Sitting in a coffee shop versus at home influence a person's willingness to disclose private information online.


The speed of technology has far outpaced the security of the technology. For example, free public wireless connections have always left users vulnerable to attack from hackers.

This is the reason, location influence a person’s willingness to disclose private information online. What’s more, the on-screen appearance of a public location’s online “terms and conditions” also have an effect. Both facts become true when the user has a tendency to instinctively distrust public wireless networks.

During the study, scientists wanted to check if a person’s location offline makes a difference in how that person conducts himself or herself online.

S. Shyam Sundar, James P. Jimirro Professor of Media Effects said, “We also wanted to see if other things that are privacy-related, like the provision of terms and conditions by the wireless provider and the presence of a VPN (the virtual private network) logo, make a difference in how people navigate their privacy online.”

According to him, some people maintain a mental shortcut, called “publicness heuristic,” which is a mindset that inhibits a person from revealing private things in public.”

He said, “We wanted to know if people who hold onto that publicness heuristic more strongly are less likely to disclose personal information via public Wi-Fi.”

For the study, scientists involved participants from Amazon Mechanical Turk and tested their online behavior: unethical behavior, ethical behavior, disclosure of financial information and disclosure of personal information, in four types of physical location: a coffee shop, a university, an Airbnb and home.

They also compared online behavior through a simulation comparing participants who connected to Wi-Fi through a VPN — indicated by the presence of a VPN icon in their connection window — and those who did not receive such a cue, as well as between participants whose connection window included a “terms and conditions” cue and those who did not receive such a cue.

For this, they asked participants questions like, ‘Have you ever looked at pornographic material?’ They then asked participants to rate their level of comfort while sharing their debt-to-loan ratio or their income.

Scientists also determine participants’ publicness heuristic levels by asking them questions about the extent to which they generally feel it is safe to manage a personal business in public.

The team found that participants who had a higher publicness heuristic perceived a public network — the coffee shop — as less secure than their home or a university network, and as a result, disclosed less information and said they participated in fewer unethical behaviors.

Participants rated the Airbnb network as being more secure than a coffee shop network and were willing to disclose information when the terms and conditions cue was present, even without a secure VPN connection.

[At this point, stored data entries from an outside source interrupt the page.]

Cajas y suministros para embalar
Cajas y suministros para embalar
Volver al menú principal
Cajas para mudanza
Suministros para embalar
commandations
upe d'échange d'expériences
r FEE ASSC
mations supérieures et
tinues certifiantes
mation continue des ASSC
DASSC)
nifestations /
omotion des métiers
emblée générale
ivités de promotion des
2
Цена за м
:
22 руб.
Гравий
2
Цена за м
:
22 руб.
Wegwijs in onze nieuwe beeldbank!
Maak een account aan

Participants were least likely in most settings to disclose information or behave unethically when no VPN logo and no terms and conditions were presented.

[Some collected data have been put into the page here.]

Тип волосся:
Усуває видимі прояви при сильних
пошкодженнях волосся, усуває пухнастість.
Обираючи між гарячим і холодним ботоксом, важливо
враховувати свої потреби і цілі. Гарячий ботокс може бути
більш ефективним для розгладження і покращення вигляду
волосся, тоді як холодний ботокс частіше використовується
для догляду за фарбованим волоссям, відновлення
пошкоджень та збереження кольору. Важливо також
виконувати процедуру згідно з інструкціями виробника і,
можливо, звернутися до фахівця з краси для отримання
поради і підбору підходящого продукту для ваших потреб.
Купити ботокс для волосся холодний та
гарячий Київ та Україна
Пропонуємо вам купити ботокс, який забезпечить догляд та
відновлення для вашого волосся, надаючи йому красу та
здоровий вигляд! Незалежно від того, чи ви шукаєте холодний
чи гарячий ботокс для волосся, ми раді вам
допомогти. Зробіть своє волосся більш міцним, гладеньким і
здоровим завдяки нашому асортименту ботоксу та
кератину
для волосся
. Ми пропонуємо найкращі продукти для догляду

Scientists suggest that this study with few recommendations for designers to increase users’ awareness of the security of their network connection in different locations.

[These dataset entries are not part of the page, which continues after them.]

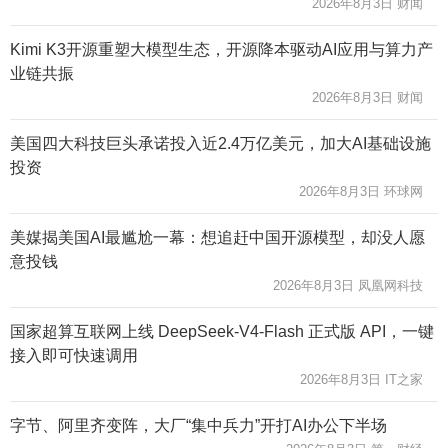
2026年8月3日 财闻
Kimi K3开源重塑大模型生态，开源降本驱动AI应用与算力产
业链共振
2026年8月3日 财闻
美国四大科技巨头承诺投入近2.4万亿美元，加大AI基础设施
投资
2026年8月3日 环球网
美媒揭美国AI最尴尬一幕：想追赶中国开源模型，却没人愿
意投钱
2026年8月3日 凤凰网科技
国家超算互联网上线 DeepSeek-V4-Flash 正式版 API，一键
接入即可快速调用
2026年8月3日 IT之家
字节、阿里齐变阵，大厂“集中兵力”开打AI办公下半场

Maria Molina, a doctoral candidate in mass communication said, “For example, we suggested that designers could incorporate cues such as, ‘Warning: this is a public network,’ or ‘VPN: anonymous browsing.”

Sundar said, “It is important for designers to make people aware that they are in a public space, so they can make good decisions about their online behavior. These results indicate a need to leverage the positive heuristics triggered by location, VPN logo and terms and conditions statement for ethical design practices.”